Popular literature would have it that the vampire's
preferred habitat is Transylvania (or, if you're under 15, the slightly less
glamorous Forks, Washington).
But modern day vampire hunters might better focus
their attention on a little-known area of northwestern Poland, where earlier
this month a suspected vampire grave was exhumed.tery
Slawomir Gorka, who led the dig at a marketplace in
the small West Pomeranian town of Kamien Pomorski, told local website
kamienskie.info that several unusual aspects of the burial "indicate that
it is a vampire burial".
Teeth had been removed, a fragment of rock was
inserted in the mouth, and a leg had been staked (presumably to prevent the
body rising from the grave).
And this isn't the first time an interment in
Poland has been deemed vampiric. Last July, archaeologists uncovered four
decapitated skeletons, their heads placed between their legs, at a construction
site in Gliwice, southern Poland. Both the Gliwice and Kamien Pomorski graves
are estimated to date back to the 16th century.

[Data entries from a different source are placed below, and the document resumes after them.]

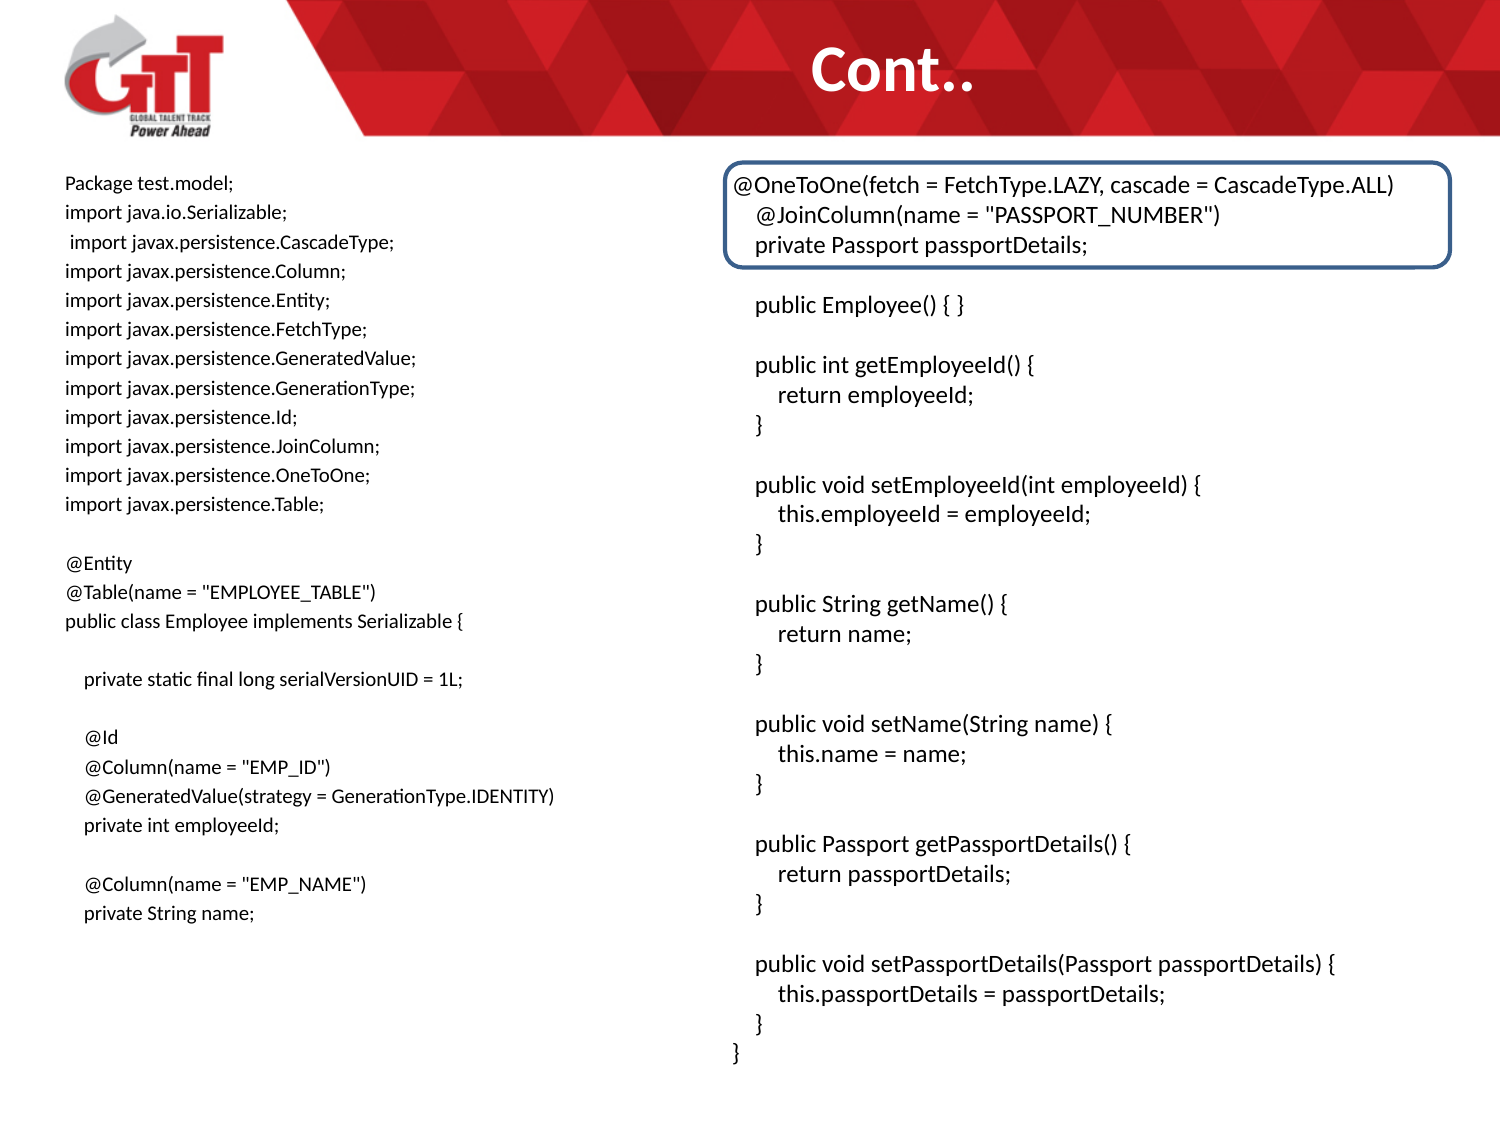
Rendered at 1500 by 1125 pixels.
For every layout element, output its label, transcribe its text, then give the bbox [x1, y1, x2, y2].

title Cont.. [324, 12, 1463, 118]
text_box @OneToOne(fetch = FetchType.LAZY, cascade = CascadeType.ALL) @JoinColumn(name = "PASSPORT_NUMBER") private Passport passportDetails; public Employee() { } public int getEmployeeId() { return employeeId; } public void setEmployeeId(int employeeId) { this.employeeId = employeeId; } public String getName() { return name; } public void setName(String name) { this.name = name; } public Passport getPassportDetails() { return passportDetails; } public void setPassportDetails(Passport passportDetails) { this.passportDetails = passportDetails; } } [717, 161, 1468, 1075]
text_box [722, 160, 1453, 270]
text_box Package test.model; import java.io.Serializable; import javax.persistence.CascadeType; import javax.persistence.Column; import javax.persistence.Entity; import javax.persistence.FetchType; import javax.persistence.GeneratedValue; import javax.persistence.GenerationType; import javax.persistence.Id; import javax.persistence.JoinColumn; import javax.persistence.OneToOne; import javax.persistence.Table; @Entity @Table(name = "EMPLOYEE_TABLE") public class Employee implements Serializable { private static final long serialVersionUID = 1L; @Id @Column(name = "EMP_ID") @GeneratedValue(strategy = GenerationType.IDENTITY) private int employeeId; @Column(name = "EMP_NAME") private String name; [50, 162, 700, 850]
picture [0, 0, 1500, 1125]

The burials may sound gruesome, but they are
befitting of early medieval Polish folklore's particularly grisly
interpretation of the vampire myth.
The stone in the mouth might be to make a
supernatural barrier between the worlds of the dead and the living.
"Specific to Polish vampires is that they are
known for eating their own flesh and burial garments when they rise from the
dead," says Titus Hjelm, who convenes a course on vampires for the School
of Slavonic and Eastern European Studies at University College London. He adds
that this may explain the stone placed in the mouth of the skeleton.
Fear of vampires was strong among Eastern Europeans
in the medieval period.
Professor Martyn Rady, a colleague of Hjelm's,
posits the folk tales spread from Serbia to surrounding countries following a
report sent by Austrian military authorities to their superiors in Vienna. It
told of a mercenary soldier who had been turned into a vampire and infected his
victims, who when exhumed from their own graves were found to have fresh blood
in their cavities. The report was intercepted before reaching the Austrian
capital and published in newspapers.
The Polish had particular reason to fear vampires
rising from their graves, Hjelm explains.
"According to some sources, Poles thought that
vampires were born, rather than 'made'," he says. "They were normal
people who could live normal lives, not aristocrats living in distant castles.
The problems only started when these people died. They could come back to live
with their families and even impregnate their wives.